- _Texte_
Lettre aux députés par Eric Verdier, psychologue-psychotérapeute et président de l'association Coparentalité.

Publié le par Jean-Louis Malgoire

Remise en cause de la résidence alternée pour les enfants de moins de trois ans,
par Eric VERDIER,
psychologue-psychothérapeute.
 
Mesdames, Messieurs les Députés,
Il semble qu’aujourd’hui les opposants à la résidence alternée, à défaut de faire interdire son application (loi du 4 mars 2002), tentent de modifier la loi afin de rendre plus difficile pour le père la continuité de son rôle éducatif auprès des enfants en bas âge après la séparation parentale. Car, si des parents se séparent lorsque leur enfant est jeune et que la résidence alternée est refusée au père par le Juge, au motif que l’enfant est trop petit, alors il va s’écouler des mois avant de pouvoir renouveler une demande, mois durant lesquels l’enfant grandira sans la présence effective de son père. Pendant cette période, le lien affectif père–enfant aura eu le temps d’être définitivement rompu, avec des conséquences gravissimes sur le développement et l’équilibre de l’enfant - la perception du temps est très différente de la notre chez les tout-petits – et dont les situations d’aliénation forment l’épicentre. Même si les deux parents sont importants à tous les âges de l’enfant, c’est donc surtout pour les petits que leur présence conjointe est cruciale, et ceci les trois premières années de leur vie. En ce qui concerne les tribunaux français, ils accordent la résidence alternée pour des nourrissons à des âges très variés : 18 mois, TGI de Bobigny 4 novembre 1999 ; 14 mois, TGI de Paris le 23 mars 2001 ; 9 mois, TGI de Compiègne avril 2001 confirmé à 18 mois par la Cour d'Appel d'Amiens le 26 juin 2002.

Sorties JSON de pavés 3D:

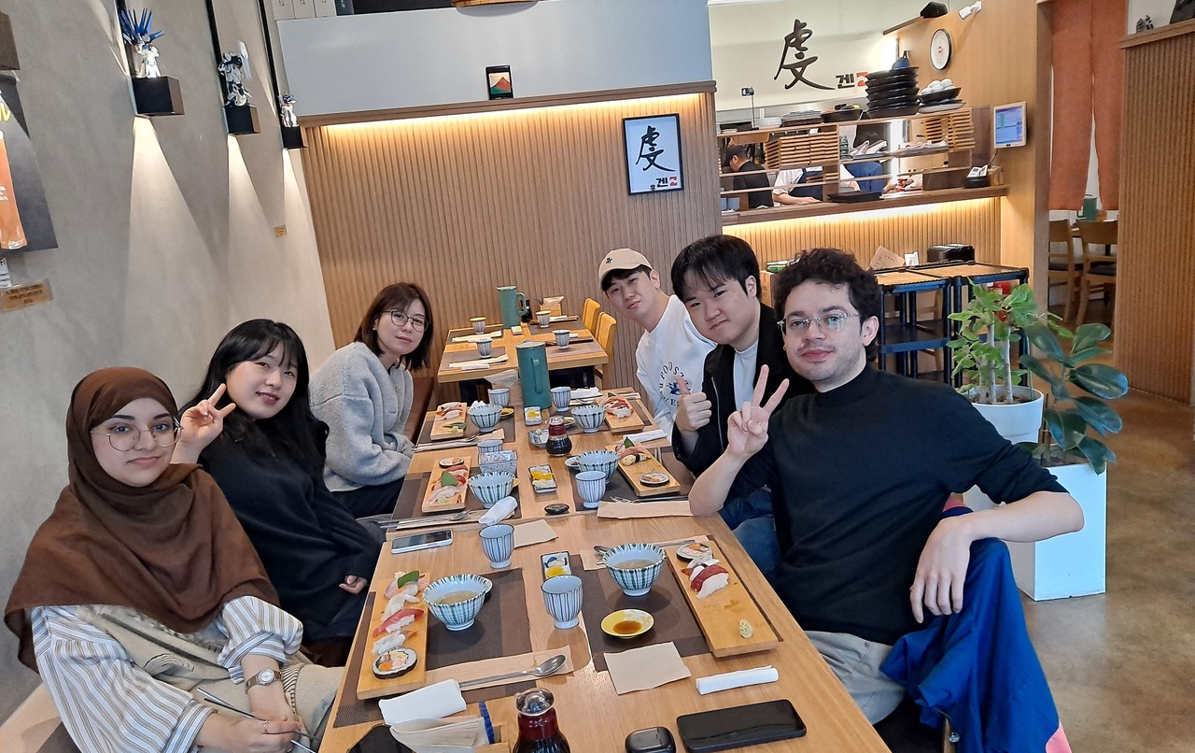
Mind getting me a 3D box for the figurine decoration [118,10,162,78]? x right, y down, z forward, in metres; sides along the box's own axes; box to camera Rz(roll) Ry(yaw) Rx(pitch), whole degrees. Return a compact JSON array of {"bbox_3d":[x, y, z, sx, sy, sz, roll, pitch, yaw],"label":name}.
[{"bbox_3d":[-1.394,-1.023,2.651,0.110,0.195,0.085,-15,16,-35],"label":"figurine decoration"}]

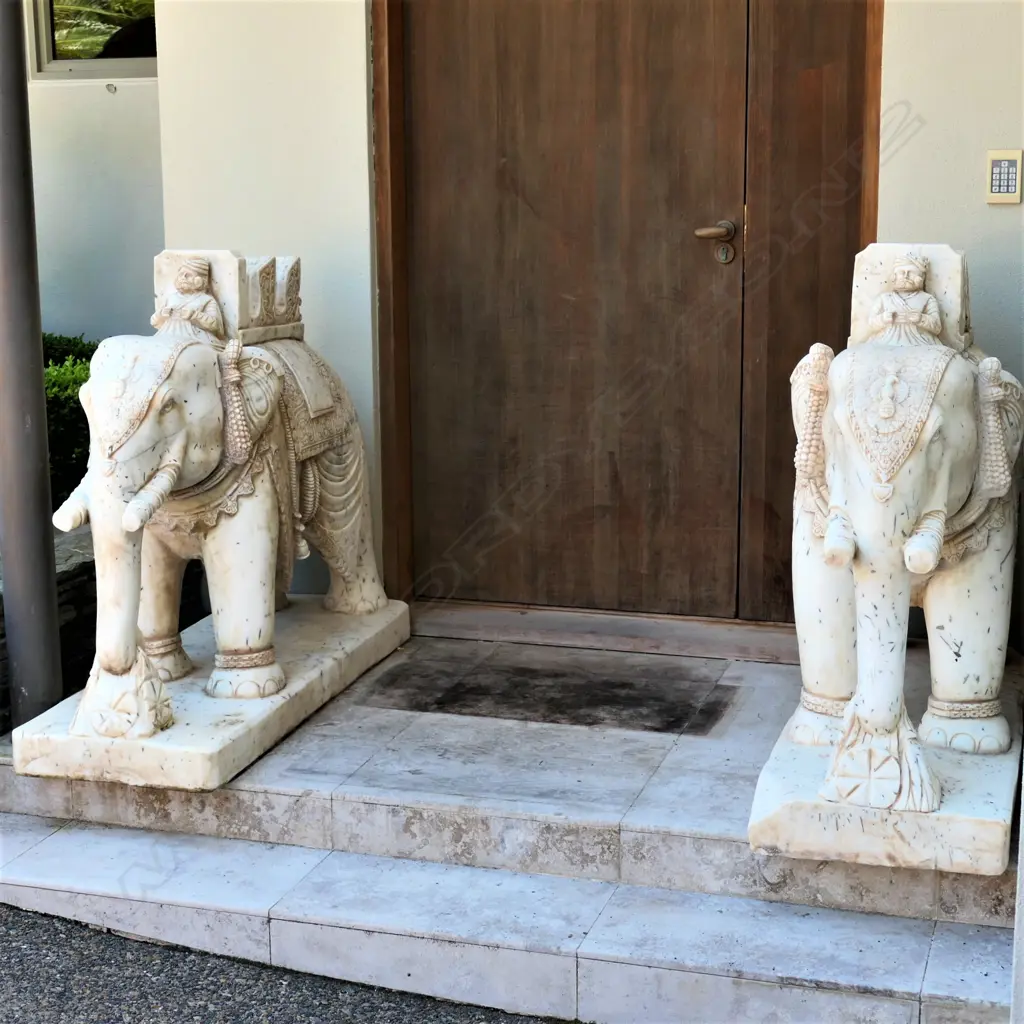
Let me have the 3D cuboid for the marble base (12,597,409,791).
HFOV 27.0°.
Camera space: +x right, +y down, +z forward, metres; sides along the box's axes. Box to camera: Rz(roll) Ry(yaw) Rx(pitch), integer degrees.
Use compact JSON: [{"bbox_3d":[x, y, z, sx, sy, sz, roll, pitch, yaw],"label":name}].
[{"bbox_3d":[-0.644,0.389,4.930,0.458,0.085,1.185,3,13,17],"label":"marble base"}]

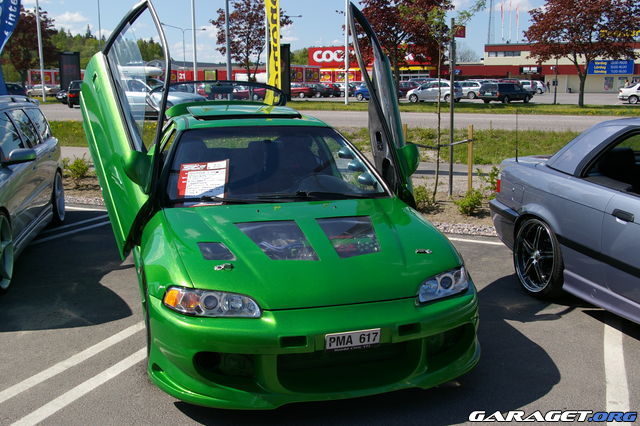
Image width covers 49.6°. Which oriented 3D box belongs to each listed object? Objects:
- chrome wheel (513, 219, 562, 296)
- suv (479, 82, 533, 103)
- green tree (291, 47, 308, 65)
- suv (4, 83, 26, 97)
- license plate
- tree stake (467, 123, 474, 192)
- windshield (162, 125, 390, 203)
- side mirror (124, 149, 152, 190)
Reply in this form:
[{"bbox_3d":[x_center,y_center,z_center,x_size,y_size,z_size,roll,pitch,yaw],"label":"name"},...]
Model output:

- _Exercices_
1. D'après la lettre sur la résidence alternée, quel âge avait l'enfant dans la décision du TGI de Paris du 23 mars 2001 ?
2. Poursuivez la lettre sur la résidence alternée à partir de sa dernière phrase.

- _Corrigé_
1. 14 mois.

2.
La mission d’information sur la famille et les droits des enfants à l’Assemblée Nationale, dont Madame Valérie Pécresse est la rapporteure, s’apprête à rendre son rapport début 2006.Si cette mission décidait, pour des raisons purement idéologiques et politiques, de préconiser l’interdiction de la résidence alternée pour les enfants de moins de trois ans, nous proposons, par souci de respecter la devise égalitaire de la République Française, que pour les enfants de plus trois ans la résidence alternée soit accordée de plein droit, si le père en fait la demande, et si la mère n’est pas en mesure d’apporter des éléments graves et concordants rendant impossible l’application de cette disposition. Il suffit pour cela de modifier l’article 373-2-9 du Code civil en rajoutant à la fin de la phrase « la résidence de l'enfant peut être fixée en alternance au domicile de chacun des parents ou au domicile de l'un d'eux », la mention « celui des deux qui la demande et la rend possible, et non celui qui la refuse ou la rend impossible »,puis en rajoutant à la fin du paragraphe « La résidence en alternance est de droit si, par son comportement, un des parents fait obstacle aux relations de l’enfant avec son autre parent ».
Il nous reste à souligner que dans un nombre non négligeable de situations, ce sont des mères qui sont coupées de la présence de leur enfant au seul bénéfice du père, ce qui est à l’évidence tout aussi néfaste pour l’enfant. Vous trouverez ci-dessous un extrait du rapport[1] que nous vous adressons en pièce jointe, et reprenant les principaux arguments scientifiques qui plaident en faveur d’une nécessaire équité parentale, spécifiquement pour les enfants en bas âge.
 Dans l’espoir que notre proposition retiendra toute votre attention, je vous prie de croire, Madame, Monsieur le Député, en l’assurance de mes sentiments respectueux.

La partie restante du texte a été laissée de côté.